José: ¡Mujer!, ¿que tanto te coloreas esa cabeza?, te vas a quedar coco pelada. ¡si!, mañana te doy algo de efectivo, trata de buscar un tinte de esos que te duran, ¡ya me cargas a monte!.
Al día siguiente, José cobra y le entrega la plata a Ana para que por fin se tranquilice y lo deje en paz. Unos minutos después, Ana se va a una peluquería y compra su anhelado tinte, ella se pinta de lo más tranquila, y luego, se cubre con un gorro térmico. Lo que no percataba, es que en el empaque advertía: " Dejar aplicado aproximadamente 5 minutos, pero queriendo verse bella, lo dejó actuar 1 hora".

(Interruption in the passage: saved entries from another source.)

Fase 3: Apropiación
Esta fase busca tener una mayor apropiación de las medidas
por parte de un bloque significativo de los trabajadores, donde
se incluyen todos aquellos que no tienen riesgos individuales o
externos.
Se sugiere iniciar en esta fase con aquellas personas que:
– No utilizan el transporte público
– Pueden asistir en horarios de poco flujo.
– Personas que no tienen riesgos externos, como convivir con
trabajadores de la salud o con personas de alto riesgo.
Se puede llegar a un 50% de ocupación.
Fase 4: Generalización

Finalizado el tiempo, Ana se retira el gorro, llevándose la gran sorpresa de que su pelo se desprendió del cuero cabelludo. ¡ Gritó diciendo!:
Ana: José, José, ven a ver mi amor, ¡mira!, me quedé calva, ¿ y ahora que hago?.
De inmediato llega José, y al verla, sonríe diciendo: Te iras a cortar la cabeza mijita, porque yo no te doy ni una locha, ¡es más!, dame acá el greñero que se te calló, me lo voy a implantar, ahora es mi turno de disfrutar la bendita peluca, ¡ah!, me das efectivo para el corte, el secado y el alisado.